Saudi Arabia seeks global partners to tap cultural opportunities

Saudi Arabia is seeking partnership with global partners, including leading international museums, after adding culture to the forefront of its investment agenda in the wake of the G20 meeting last year.

The Ministry of Culture, which was established three years ago to promote cultural growth and in support of Vision 2030, estimates that the culture sector could generate USD20 billion in revenues and create 100,000 jobs, while contributing 3% to gross domestic product (GDP).

Rakan Altouq, head of strategy and policy at the Ministry says Saudi will use the Cultural Development Fund, created last year, to bridge the gap between public and private funding. He expects the Fund to create what he calls, “a bridge of capital.”

The Ministry recognises that the country’s cultural targets can’t be achieved without the input of private capital. The Invest Saudi and Shareek programmes are expected to help engage with private sector investment, as part of Vision 2030.

Invest Saudi is a nation-wide investment brand, overseen by the Ministry of Investment. It aims to enable closer collaboration and alignment across public and private sectors.

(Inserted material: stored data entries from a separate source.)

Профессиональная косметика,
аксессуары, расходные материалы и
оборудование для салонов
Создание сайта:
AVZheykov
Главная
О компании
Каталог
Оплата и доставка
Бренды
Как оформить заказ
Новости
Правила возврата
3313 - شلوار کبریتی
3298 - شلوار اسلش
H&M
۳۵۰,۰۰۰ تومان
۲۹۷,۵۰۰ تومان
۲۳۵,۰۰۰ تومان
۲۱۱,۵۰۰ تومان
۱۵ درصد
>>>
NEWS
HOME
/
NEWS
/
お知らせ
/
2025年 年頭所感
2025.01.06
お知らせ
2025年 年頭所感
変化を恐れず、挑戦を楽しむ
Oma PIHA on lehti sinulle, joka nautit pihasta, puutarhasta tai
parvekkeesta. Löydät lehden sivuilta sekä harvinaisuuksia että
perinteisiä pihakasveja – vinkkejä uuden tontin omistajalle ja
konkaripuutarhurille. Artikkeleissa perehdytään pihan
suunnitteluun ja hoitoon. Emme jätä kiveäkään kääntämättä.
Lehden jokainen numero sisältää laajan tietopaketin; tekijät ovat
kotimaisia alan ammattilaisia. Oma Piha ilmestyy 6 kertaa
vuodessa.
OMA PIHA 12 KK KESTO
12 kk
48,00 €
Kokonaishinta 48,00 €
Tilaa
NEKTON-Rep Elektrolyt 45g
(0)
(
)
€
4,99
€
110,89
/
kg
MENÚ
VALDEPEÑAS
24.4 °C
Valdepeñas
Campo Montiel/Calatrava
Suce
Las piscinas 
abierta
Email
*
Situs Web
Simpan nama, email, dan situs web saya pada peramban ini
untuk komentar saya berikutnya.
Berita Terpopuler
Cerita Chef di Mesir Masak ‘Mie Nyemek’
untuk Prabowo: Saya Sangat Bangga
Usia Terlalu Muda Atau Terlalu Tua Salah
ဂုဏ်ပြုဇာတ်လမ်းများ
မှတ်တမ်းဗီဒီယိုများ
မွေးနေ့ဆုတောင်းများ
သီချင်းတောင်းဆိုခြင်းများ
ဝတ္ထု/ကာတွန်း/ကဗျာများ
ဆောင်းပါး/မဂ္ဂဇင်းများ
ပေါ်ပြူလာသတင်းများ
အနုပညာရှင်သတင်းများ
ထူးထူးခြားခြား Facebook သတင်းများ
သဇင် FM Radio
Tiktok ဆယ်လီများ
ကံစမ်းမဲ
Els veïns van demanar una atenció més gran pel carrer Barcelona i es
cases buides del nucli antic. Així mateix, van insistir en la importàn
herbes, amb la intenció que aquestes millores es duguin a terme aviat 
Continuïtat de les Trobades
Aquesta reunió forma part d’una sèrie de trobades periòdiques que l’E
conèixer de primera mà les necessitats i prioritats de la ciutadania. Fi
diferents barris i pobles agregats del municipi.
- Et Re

Shareek is a trillion-dollar collaborative private sector plan that aims to strengthen partnerships within the private sector.

The Saudi national culture strategy outlines three main aims – culture as a way of life, culture as a tool for economic growth, and culture as an exchange mechanism.

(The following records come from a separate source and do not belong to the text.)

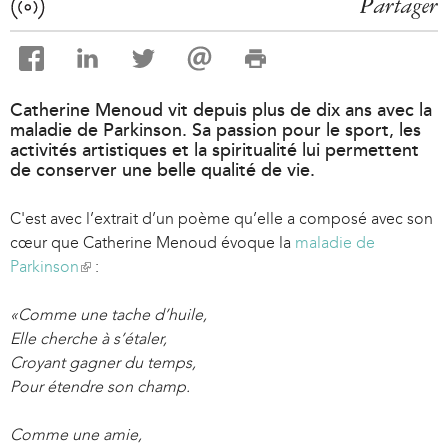
Partager
Catherine Menoud vit depuis plus de dix ans avec la
maladie de Parkinson. Sa passion pour le sport, les
activités artistiques et la spiritualité lui permettent
de conserver une belle qualité de vie.
C'est avec l’extrait d’un poème qu’elle a composé avec son
cœur que Catherine Menoud évoque la
maladie de
Parkinson
(
:
l
«Comme une tache d’huile,
i
Elle cherche à s’étaler,
n
Croyant gagner du temps,
k
Pour étendre son champ.
i
s
Comme une amie,
e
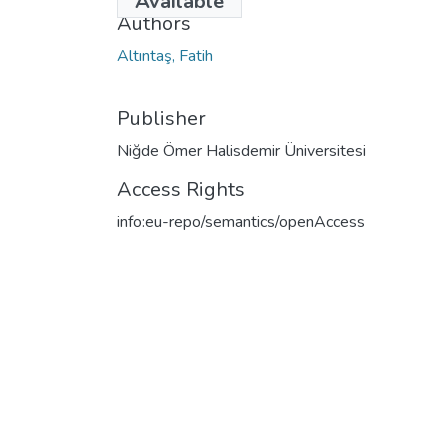
Available
Authors
Altıntaş, Fatih
Publisher
Niğde Ömer Halisdemir Üniversitesi
Access Rights
info:eu-repo/semantics/openAccess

A new partnership was agreed in May between the culture ministers of Saudi Arabia and Greece. The venture will establish ‘Culture Weeks’ in both Saudi and Greece, including heritage and art exhibitions, and joint archaeological projects have also been discussed. The agreement will include the exchange of cultural goods, services and skills worth nearly $1 billion.

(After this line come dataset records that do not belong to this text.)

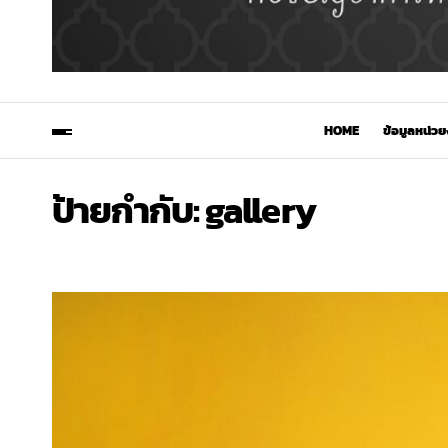
HOME
ข้อมูลหน่ว
ป้ายกำกับ:
gallery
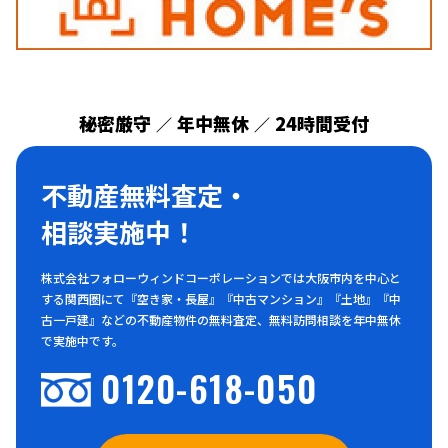
秘密厳守
年中無休
24時間受付
／
／
不動産無料査定・
相談実施中！
株式会社フォローウィンドコーポレーションでは大阪市内を中心と
する関西圏にて『空き家・長屋』『中古マンション』『土地』『中
古一戸建』などの不動産物件の無料査定、無料訪問相談を年中無休
で実施中です。
0120-618-050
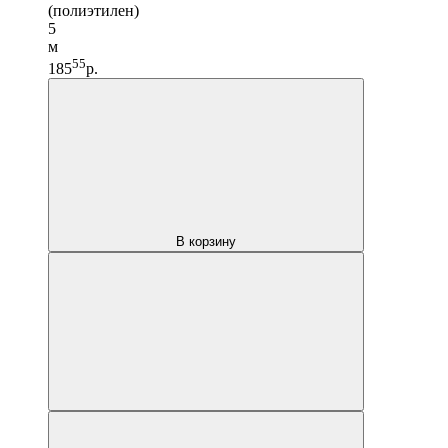
(полиэтилен)
5
м
55
185
р.
В корзину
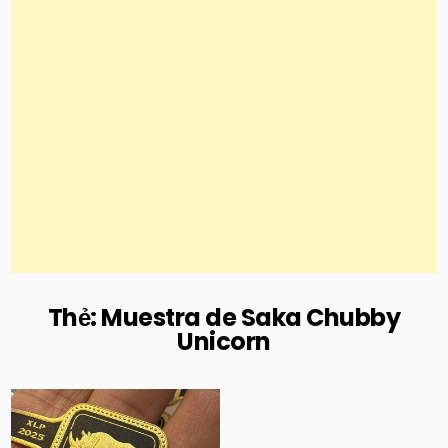
Thẻ:
Muestra de Saka Chubby
Unicorn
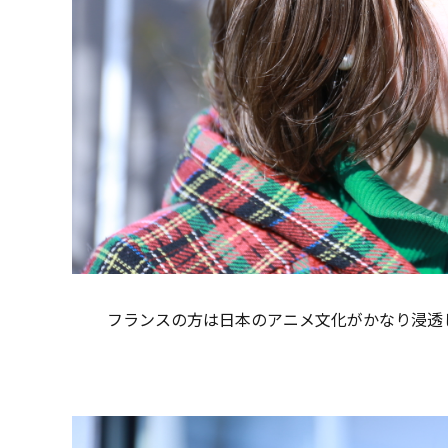
フランスの方は日本のアニメ文化がかなり浸透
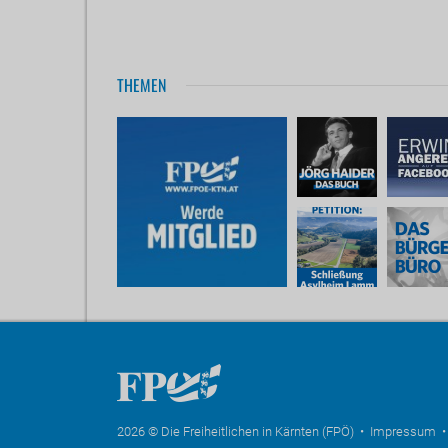
THEMEN
2026 © Die Freiheitlichen in Kärnten (FPÖ) •
Impressum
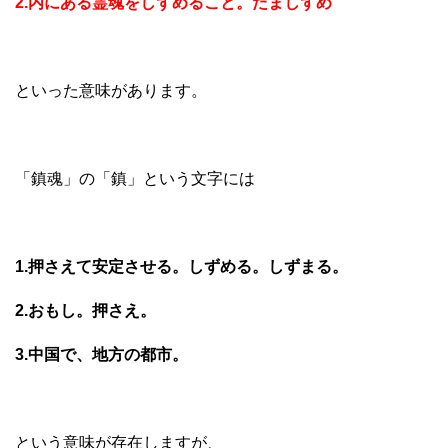
2.内にある霊魂をしずめること。たましずめ
といった意味があります。
「鎮魂」の「鎮」という文字には
1.押さえて安定させる。しずめる。しずまる。
2.おもし。押さえ。
3.中国で、地方の都市。
という意味が存在しますが、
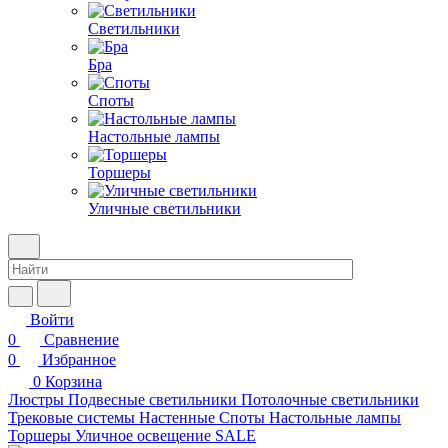
Светильники
Бра
Споты
Настольные лампы
Торшеры
Уличные светильники
Войти
0
Сравнение
0
Избранное
0
Корзина
Люстры
Подвесные светильники
Потолочные светильники
Трековые системы
Настенные
Споты
Настольные лампы
Торшеры
Уличное освещение
SALE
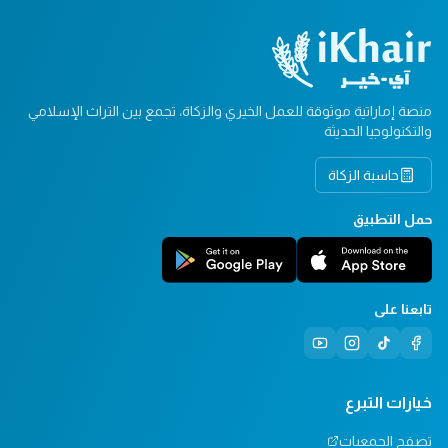
منصة إماراتية موثوقة للعمل الخيري والزكاة، تجمع بين التراث الإسلامي
والتكنولوجيا الحديثة
حاسبة الزكاة
حمل التطبيق
تابعنا على
خيارات التبرع
تصفح الجمعيات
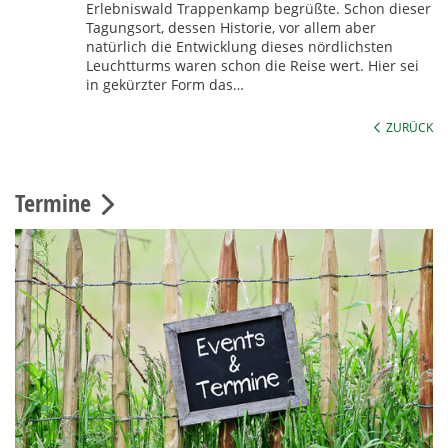
Erlebniswald Trappenkamp begrüßte. Schon dieser
Tagungsort, dessen Historie, vor allem aber
natürlich die Entwicklung dieses nördlichsten
Leuchtturms waren schon die Reise wert. Hier sei
in gekürzter Form das…
ZURÜCK
Termine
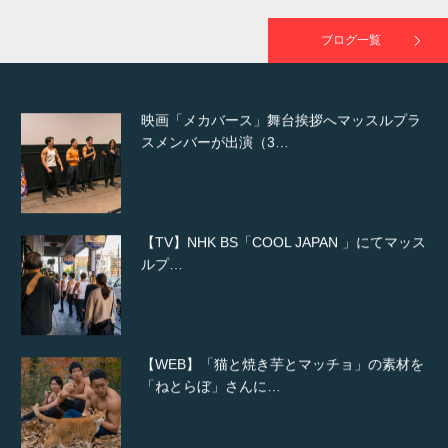
が出演
ブログ一覧
映画「メカバース」舞台挨拶へマッスルプラ
スメンバーが出演（3…
【TV】NHK BS「COOL JAPAN 」にてマッス
ルプ…
【WEB】「猫と焼き芋とマッチョ」の素材を
「ねとらぼ」さんに…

A recent report ‘The State of Culture in the Kingdom of Saudi Arabia, 2020: Digitalisation of Culture’, found that, while the culture sector undoubtedly faced challenges through the pandemic, it had also generated opportunities and the shift towards digitalisation. It highlighted a range of activities in cultural sub-sectors, including heritage, museums, archaeological and cultural landscapes, architecture and design, visual arts and music.

As part of its ambitious Vision 2030, Saudi Arabia is creating a host of new attractions, including ‘giga-projects’ designed to stimulate the economy and become integrated economic ecosystems.

In April, Crown Prince Mohammed bin Salman, chairman of the Royal Commission for AlUla (RCU), unveiled an ambitious ‘The Journey through Time’ development of the world’s largest living museum, which includes five unique districts, five heritage sites, 15 cultural assets and ten million square metres of green spaces.

The plan is hoped to create development opportunities and sustainable economic growth alongside preserving the cultural legacy of AlUla, one of the oldest cities in the Arabian Peninsula and home to Hegra, a UNESCO World Heritage site.